Une relation au-delà de la fonction

Keir Starmer a confirmé que Donald Trump avait exprimé le souhait de rester en contact avec lui après son départ de Downing Street. Interrogé sur un éventuel adieu du président américain, le chef du gouvernement britannique a répondu par l'affirmative, ajoutant : « Oui, et nous allons rester en contact. » Cette déclaration a été faite en marge du sommet de l'OTAN qui se tient à Ankara.

Les deux dirigeants avaient noué une relation jugée positive dans les premiers mois de travail commun, son équipe ayant alors souligné qu'il s'agissait de l'un des plus grands succès de son mandat. Toutefois, les tensions étaient apparues par la suite : Donald Trump s'était moqué de Keir Starmer en le qualifiant de « pas un Winston Churchill » dans le cadre d'un différend portant sur le refus d'autoriser l'utilisation de bases britanniques pour des frappes américano-israéliennes contre l'Iran. Mercredi, le président américain a réitéré ses critiques au sujet de la réponse britannique au conflit.

L'importance de l'alliance stratégique

Malgré ces désaccords, Keir Starmer a souligné l'importance de maintenir une « bonne relation de travail » avec le locataire de la Maison-Blanche. « Nous nous sommes toujours entendus en tant qu'individus, a-t-il déclaré aux médias. C'est important, car en politique, il est essentiel d'avoir une relation de travail. »

Le Premier ministre a rappelé que l'alliance stratégique entre le Royaume-Uni et les États-Unis est « extrêmement importante » en matière de défense et de sécurité, les deux pays collaborant en permanence. « Je suis heureux d'avoir pu y parvenir, a-t-il ajouté. C'était ce que je m'étais fixé comme objectif, je pense que c'est très important pour mon pays, et cela passe toujours en premier pour moi. »

Un cadeau protocolaire à Ankara

Lors du sommet, Keir Starmer a reçu des mains du président turc Recep Tayyip Erdogan un revolver personnalisé et muni de munitions réelles. L'arme porte le nom du Premier ministre gravé dessus. Chaque dirigeant présent à la réunion de l'OTAN a reçu un présent similaire. L'arme offerte à Keir Starmer a été confiée aux autorités britanniques en Turquie, qui devraient la neutraliser afin qu'elle ne puisse plus tirer de balles réelles.

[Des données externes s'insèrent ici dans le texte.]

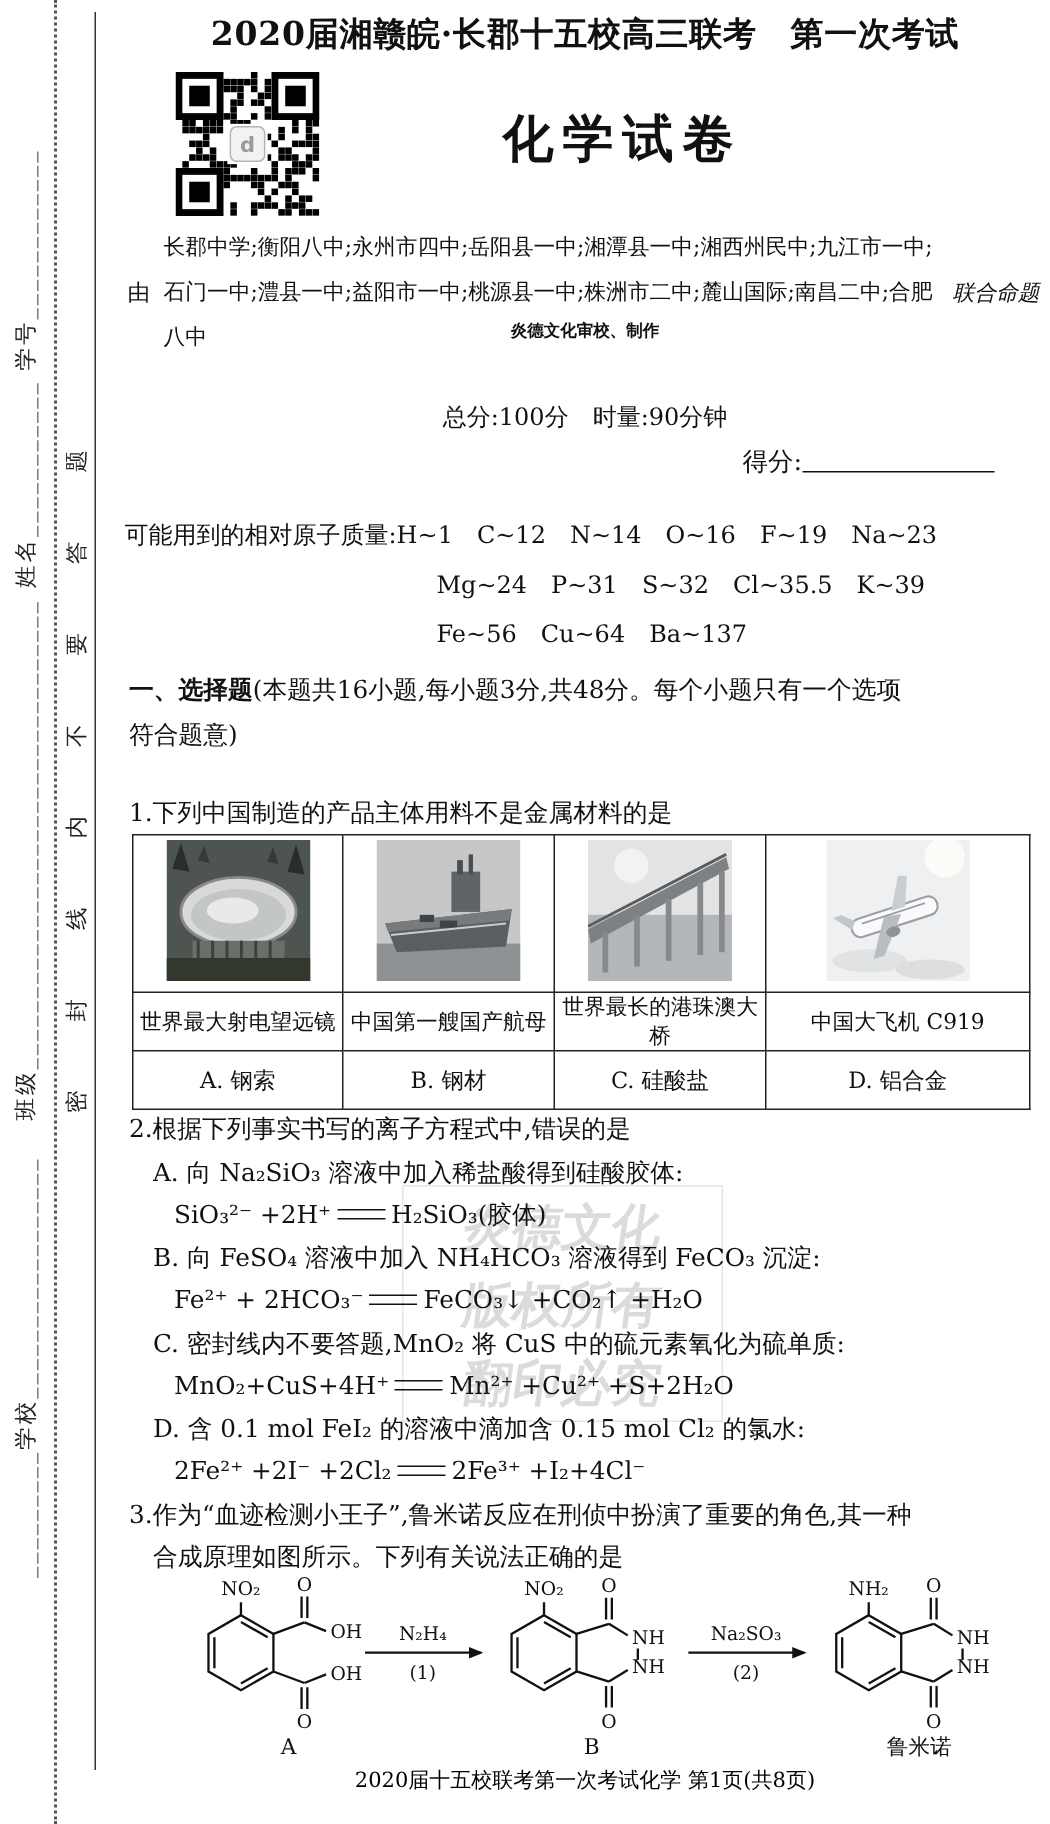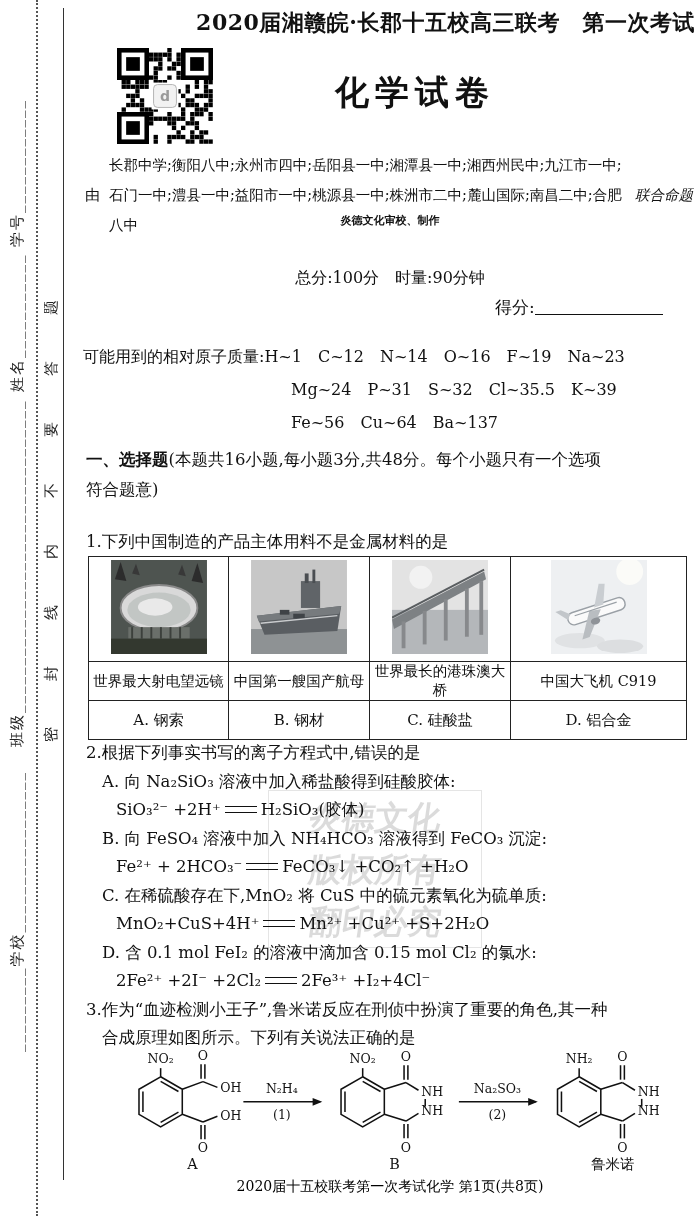--- a/index.html
+++ b/index.html
@@ -10,21 +10,21 @@
 
   
   .dotted-line{left:36px;top:0;height:1216px;width:0;border-left:2px dotted #555;}
   .solid-line{left:63px;top:8px;height:1172px;width:0;border-left:1.5px solid #333;}
   .vtext{position:absolute;transform-origin:0 0;transform:rotate(-90deg);
          white-space:nowrap;font-size:15px;letter-spacing:2px;color:#222;}
   .sealtext{position:absolute;transform-origin:0 0;transform:rotate(-90deg);
          white-space:nowrap;font-size:15px;letter-spacing:46px;color:#222;}
 
   
-  .exam-title{left:85px;top:8px;width:610px;text-align:right;font-size:22px;font-weight:bold;letter-spacing:.5px;}
+  .exam-title{left:85px;top:8px;width:610px;text-align:center;font-size:22px;font-weight:bold;letter-spacing:.5px;}
   .qr-wrap{left:117px;top:48px;width:96px;height:96px;}
   .paper-title{left:185px;top:70px;width:460px;text-align:center;font-size:34px;font-weight:bold;letter-spacing:6px;}
   .school-block{left:85px;top:150px;width:608px;display:flex;align-items:center;}
   .school-by{width:20px;font-size:15px;flex:none;}
   .school-lines{flex:1;font-size:14.5px;line-height:30px;padding-left:4px;}
   .school-joint{width:64px;flex:none;font-size:14.5px;text-align:right;font-style:italic;}
   .producer{left:85px;top:213px;width:610px;text-align:center;font-size:11px;font-weight:bold;}
   .totals{left:85px;top:249px;width:610px;text-align:center;font-size:16px;margin-top:19px;}
   .score-row{left:495px;top:296px;width:200px;font-size:17px;}
   .score-row b{font-weight:normal;}
@@ -357,21 +357,21 @@
     </tr>
   </tbody>
     </table>
 
   <div class="abs q2 fg">
     <div class="ln">2.根据下列事实书写的离子方程式中,错误的是</div>
     <div class="ln opt">A. 向 Na₂SiO₃ 溶液中加入稀盐酸得到硅酸胶体:</div>
     <div class="ln eq"><span>SiO₃²⁻ +2H⁺</span><span class="deq"></span><span>H₂SiO₃(胶体)</span></div>
     <div class="ln opt">B. 向 FeSO₄ 溶液中加入 NH₄HCO₃ 溶液得到 FeCO₃ 沉淀:</div>
     <div class="ln eq"><span>Fe²⁺ + 2HCO₃⁻</span><span class="deq"></span><span>FeCO₃↓ +CO₂↑ +H₂O</span></div>
-    <div class="ln opt">C. 在稀硫酸存在下,MnO₂ 将 CuS 中的硫元素氧化为硫单质:</div>
+    <div class="ln opt">C. 密封线内不要答题,MnO₂ 将 CuS 中的硫元素氧化为硫单质:</div>
     <div class="ln eq"><span>MnO₂+CuS+4H⁺</span><span class="deq"></span><span>Mn²⁺ +Cu²⁺ +S+2H₂O</span></div>
     <div class="ln opt">D. 含 0.1 mol FeI₂ 的溶液中滴加含 0.15 mol Cl₂ 的氯水:</div>
     <div class="ln eq"><span>2Fe²⁺ +2I⁻ +2Cl₂</span><span class="deq"></span><span>2Fe³⁺ +I₂+4Cl⁻</span></div>
   </div>
 
   <div class="abs q3 fg">
     <div>3.作为“血迹检测小王子”,鲁米诺反应在刑侦中扮演了重要的角色,其一种</div>
     <div style="padding-left:16px;">合成原理如图所示。下列有关说法正确的是</div>
   </div>
 

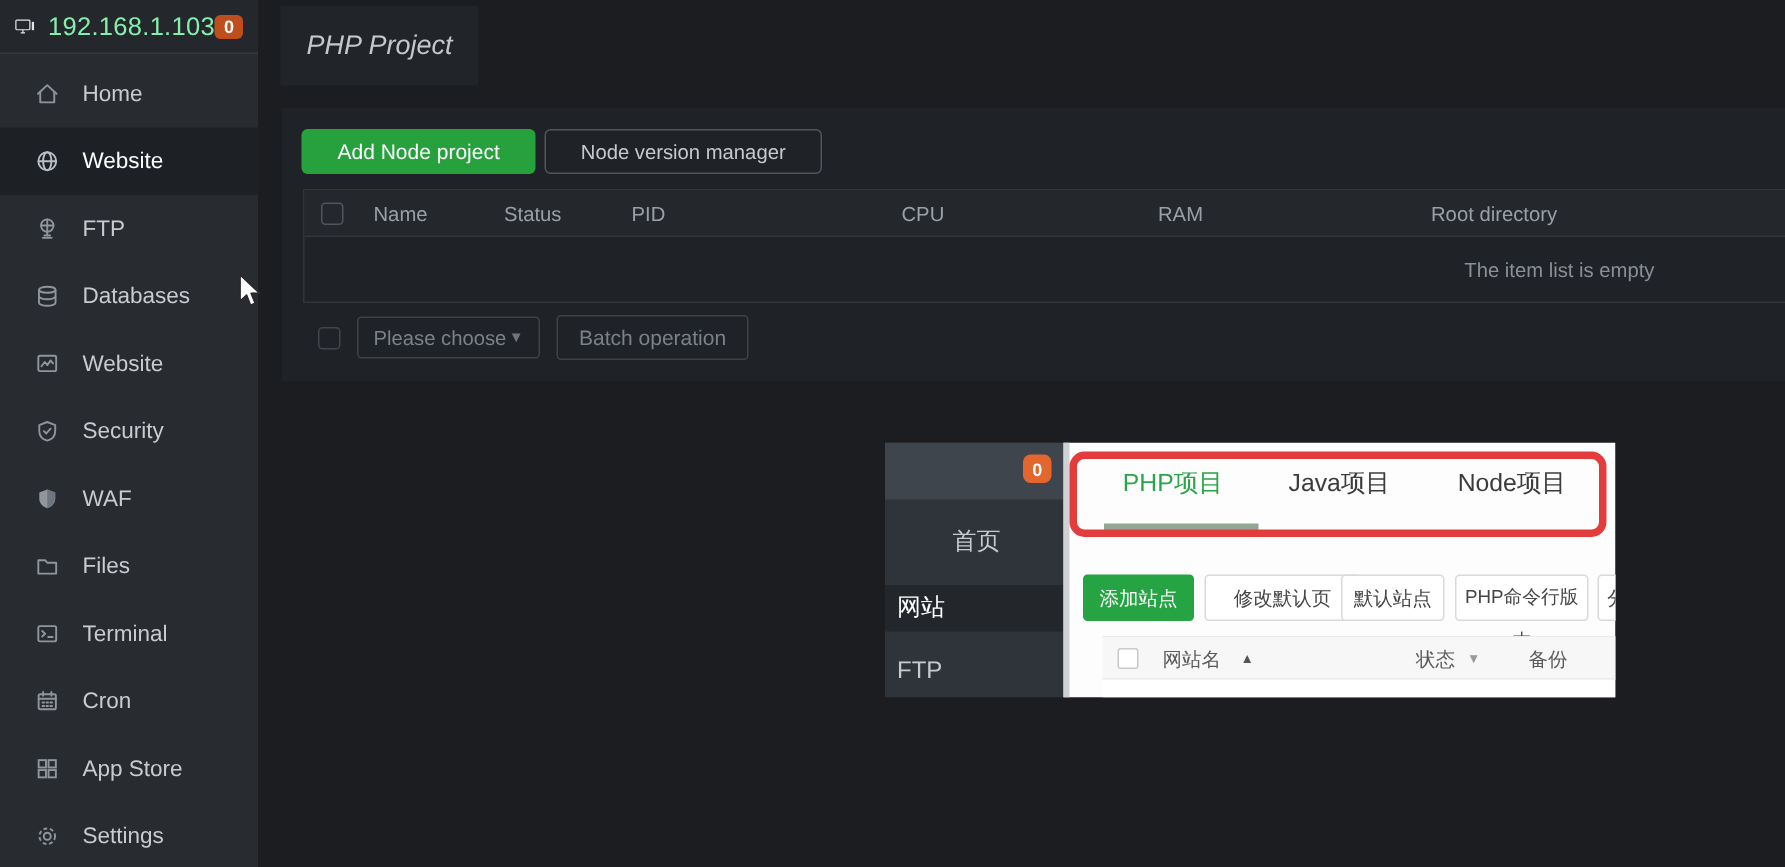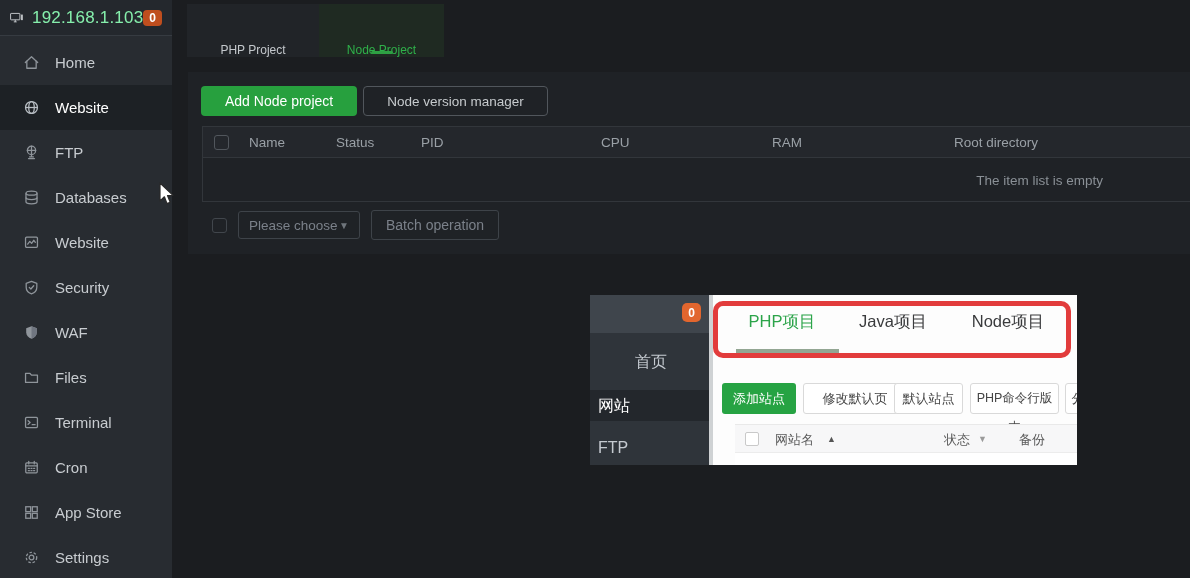--- a/index.html
+++ b/index.html
@@ -21,21 +21,21 @@
   }
   .nav { position:absolute; top:40px; left:0; right:0; }
   .side-item {
     height:45px; display:flex; align-items:center; padding-left:23px; gap:15px;
     color:#c8ccd0; font-size:15px; cursor:pointer;
   }
   .side-item.active { background:#1d2125; color:#ffffff; }
   .side-item svg { flex:0 0 auto; }
   
   #tabstrip { position:absolute; left:187px; top:4px; height:53px; display:flex; }
-  .tab { display:flex; align-items:flex-end; justify-content:center; font-size:12px; cursor:pointer; position:relative; }
+  .tab { display:flex; align-items:center; justify-content:center; font-size:18px; cursor:pointer; position:relative;font-style:italic; }
   .tab-php { width:132px; background:#212428; color:#c4c8cc; }
   .tab-node { width:125px; background:#1f2a22; color:#2fb14a; }
   .tab-underline { position:absolute; bottom:3px; left:50%; transform:translateX(-50%); width:22px; height:3px; background:#2ea043; border-radius:2px; }
   
   #annotation { position:absolute; left:502px; top:72px; }
   
   #panel { position:absolute; left:188px; top:72px; width:1002px; height:182px; background:#1f2226; }
   #toolbar { position:absolute; left:13px; top:14px; display:flex; gap:6px; }
   .btn-green {
     background:#27a03e; color:#fff; border:none; border-radius:4px; height:30px;
@@ -210,24 +210,20 @@
             <circle cx="8" cy="8" r="4.9" stroke-dasharray="2.4 1.7"></circle>
           </svg>
         <span>Settings</span>
       </div>
     </div>
   </div>
 
   <div id="tabstrip">
     <div class="tab tab-php">
       <span>PHP Project</span>
-    </div>
-    <div class="tab tab-node">
-      <span>Node Project</span>
-      <div class="tab-underline"></div>
     </div>
   </div>
 
   <svg id="annotation" width="284" height="50" viewBox="0 0 284 50">
     <text x="4" y="37" font-family="Liberation Sans, sans-serif" font-size="34" font-weight="bold" fill="#ffffff" stroke="#e23d3d" stroke-width="8" stroke-linejoin="round" paint-order="stroke">where is java?</text>
   </svg>
 
   <div id="panel">
     <div id="toolbar">
       <button class="btn-green">Add Node project</button>

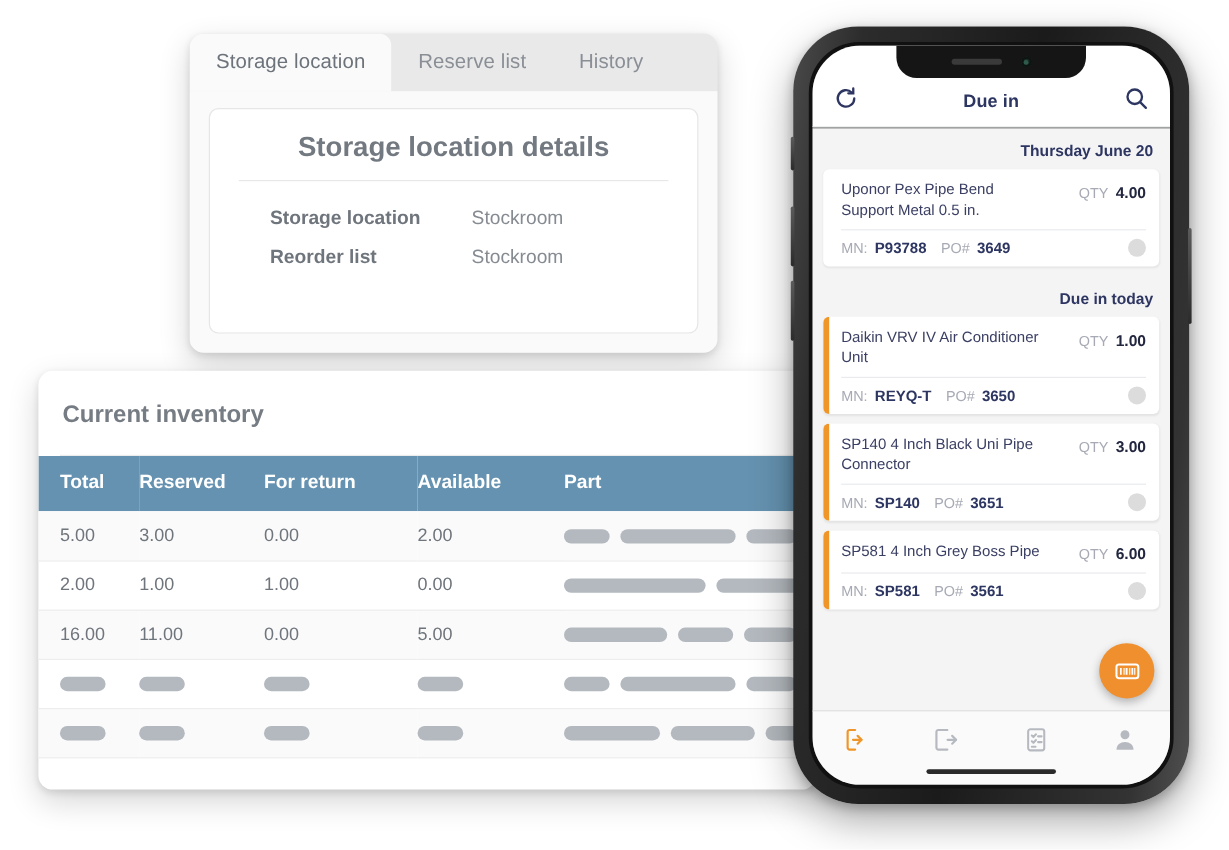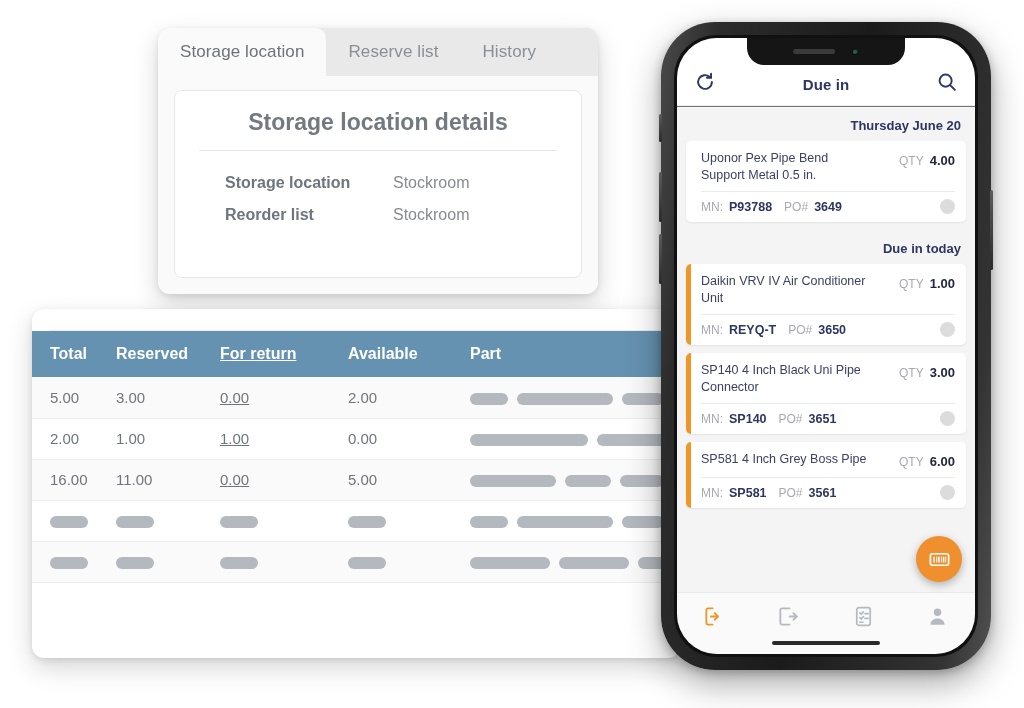--- a/index.html
+++ b/index.html
@@ -70,21 +70,21 @@
     padding: 14px 0 14px 0; height: 36px;
   }
   .inv-table td {
     font-size: 15px; color: #6f757c;
     padding: 0; height: 41px; vertical-align: middle;
     border-bottom: 1px solid #ededed;
   }
   .inv-table tr.alt td { background: #fafafa; }
   .c0 { width: 84px; padding-left: 18px !important; }
   .c1 { width: 104px; }
-  .c2 { width: 128px; text-decoration: underline; }
+  .c2 { width: 128px; }
   .c3 { width: 122px; }
   .c4 { width: 210px; }
   .bar { display: inline-block; height: 12px; border-radius: 6px; background: #b4b9bf; vertical-align: middle; }
   .part-cell { white-space: nowrap; overflow: hidden; }
   .part-cell .bar { margin-right: 9px; }
 
   
   .phone {
     position: absolute; left: 661px; top: 22px;
     width: 330px; height: 648px;
@@ -206,20 +206,21 @@
         </div>
         <div class="sl-row">
           <div class="sl-label">Reorder list</div>
           <div class="sl-value">Stockroom</div>
         </div>
       </div>
     </div>
   </div>
 
   <div class="inv-card">
+    <div class="inv-title">Current inventory</div>
     <div class="inv-hdr-rule"></div>
     <table class="inv-table">
       <thead>
         <tr>
           <th class="c0">Total</th>
           <th class="c1">Reserved</th>
           <th class="c2">For return</th>
           <th class="c3">Available</th>
           <th class="c4">Part</th>
         </tr>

Une transition politique en cours

Cette annonce intervient alors que Keir Starmer a annoncé sa démission de la direction du Parti travailliste le mois dernier, ouvrant la voie à une course pour lui succéder. Andy Burnham est pour l'instant le seul candidat en lice et pourrait devenir Premier ministre le 20 juillet. Le chef du gouvernement a qualifié sa décision de quitter le pouvoir de « profondément personnelle » dans un entretien récent.

Les discussions à Ankara ont également porté sur le renforcement des capacités de défense de l'Alliance atlantique : les pays membres ont ainsi annoncé un financement de 37 milliards de livres pour un nouveau projet de missile.